[WHAT YOU NEED TO DO]
Set out the rows below as a numbered list, one line per item, skipping blank lines. Leave out the bracketed picture lines.

(RECORDS begins)

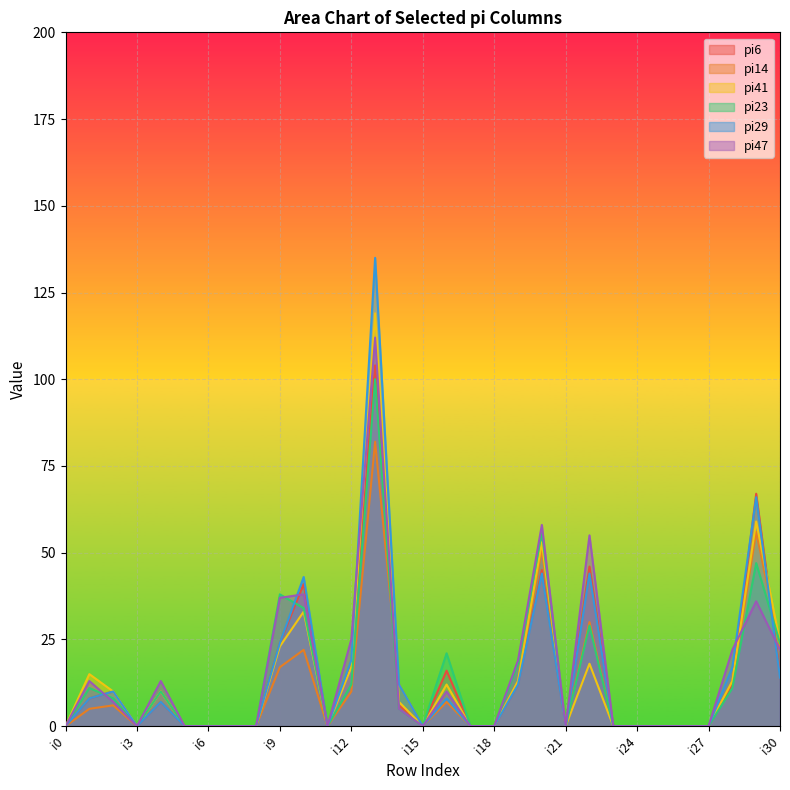

At which category does the chart reach its peak across all series?

i13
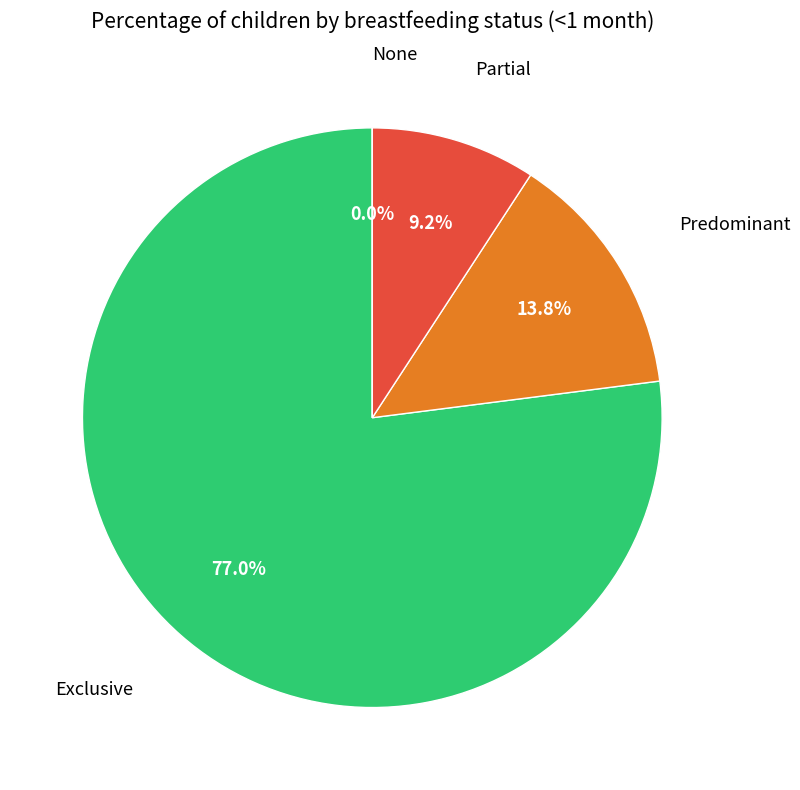

Which slice is the smallest?

None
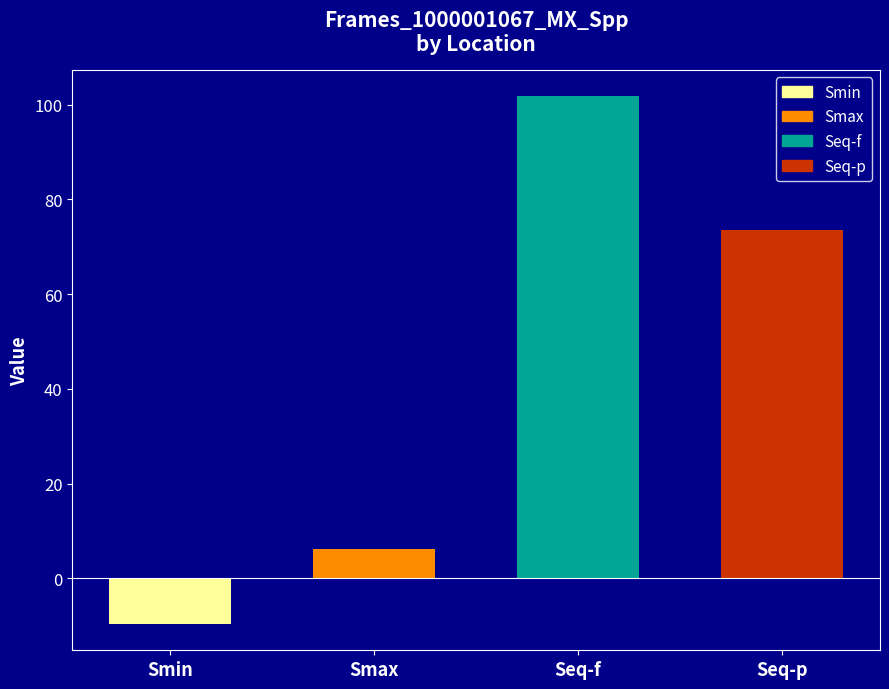

What is the greatest value displayed?

101.8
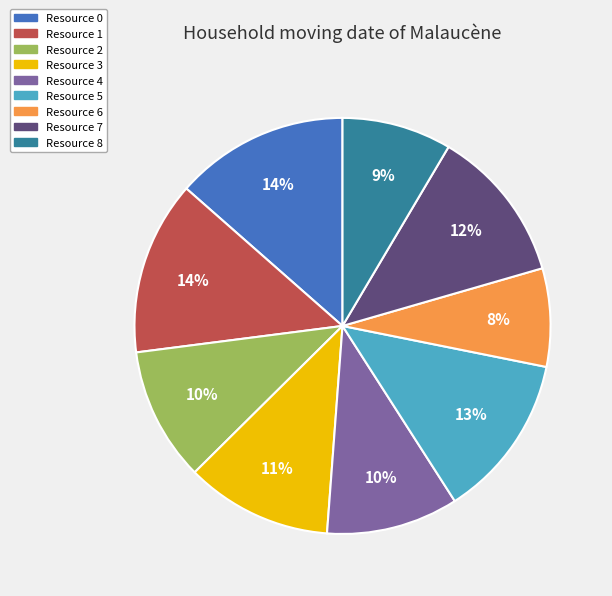

Between Resource 6 and Resource 2, which is larger?

Resource 2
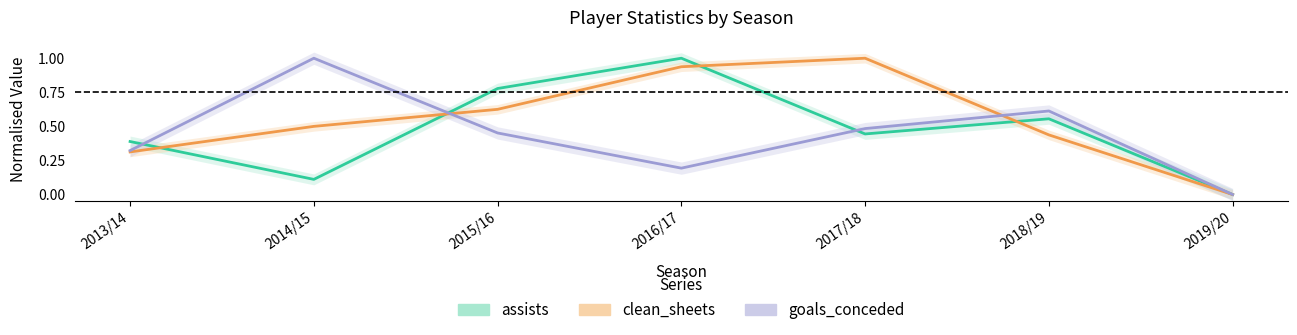

True or false: assists has a value of 0.0 at 2019/20.

True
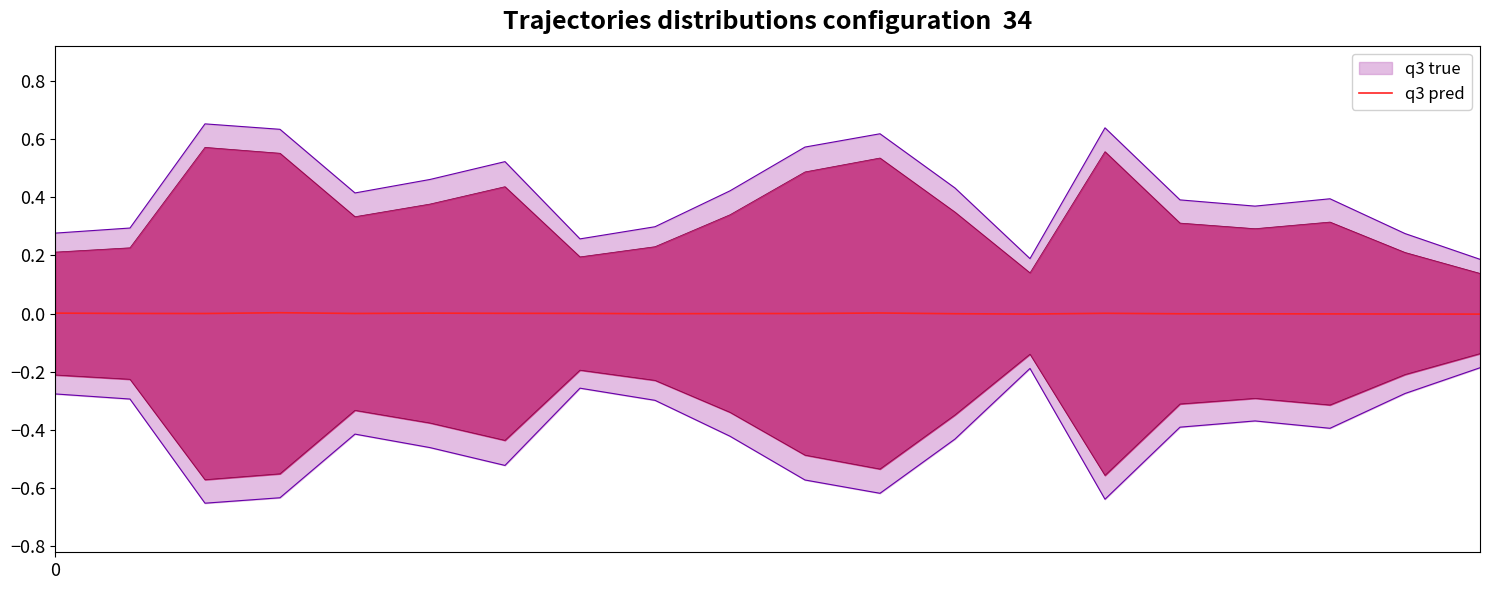

Rank the categories by value from highest to lowest.

3, 11, 0, 5, 14, 6, 7, 1, 4, 10, 2, 9, 8, 12, 15, 16, 17, 18, 13, 19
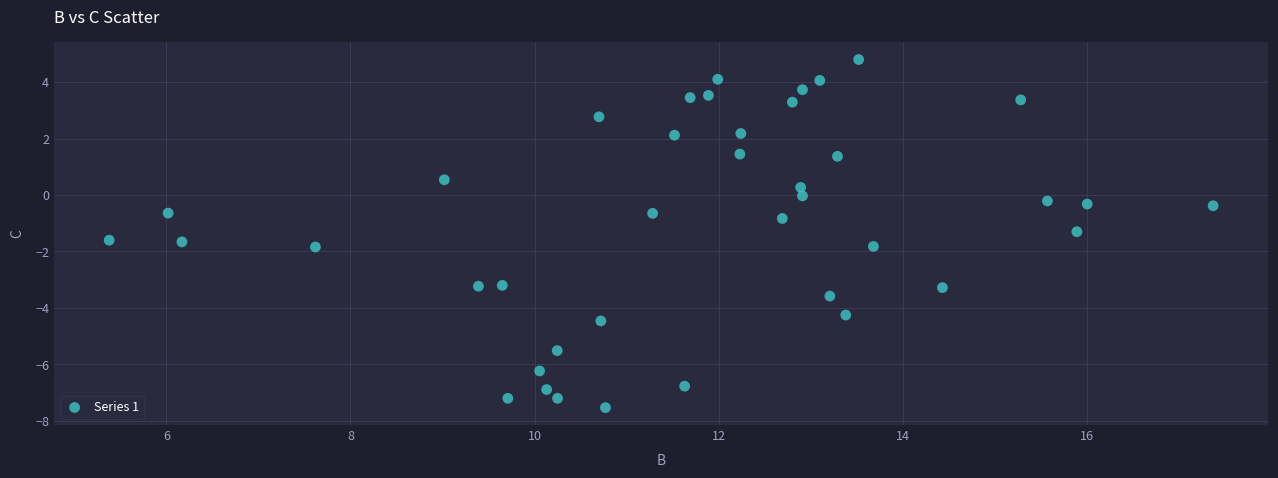

What is the range of X values (max minus min)?

12.0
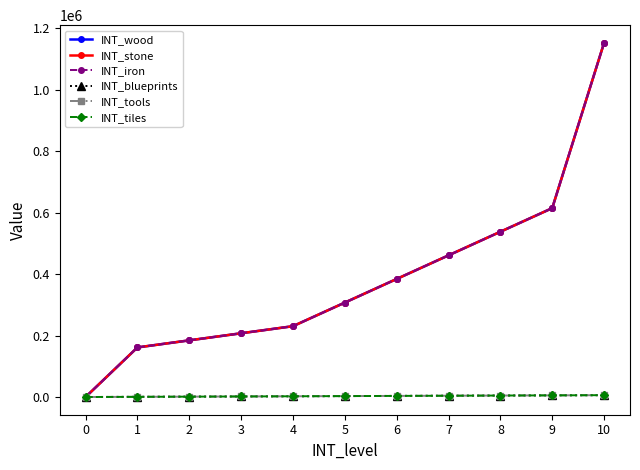

The INT_tiles series shows 600 at 1. True or false?

True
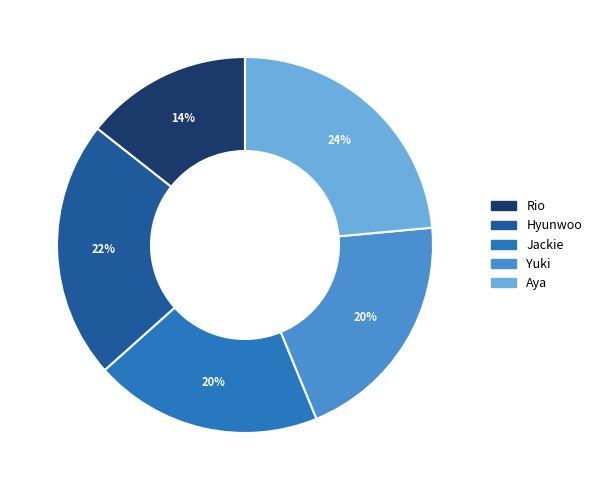

Does Jackie represent more than half of the total?

No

(RECORDS ends)

[RESPONSE TO THIS EXERCISE]
1. At which category does the chart reach its peak across all series?
2. i13
3. Which slice is the smallest?
4. None
5. What is the greatest value displayed?
6. 101.8
7. Between Resource 6 and Resource 2, which is larger?
8. Resource 2
9. True or false: assists has a value of 0.0 at 2019/20.
10. True
11. Rank the categories by value from highest to lowest.
12. 3, 11, 0, 5, 14, 6, 7, 1, 4, 10, 2, 9, 8, 12, 15, 16, 17, 18, 13, 19
13. What is the range of X values (max minus min)?
14. 12.0
15. The INT_tiles series shows 600 at 1. True or false?
16. True
17. Does Jackie represent more than half of the total?
18. No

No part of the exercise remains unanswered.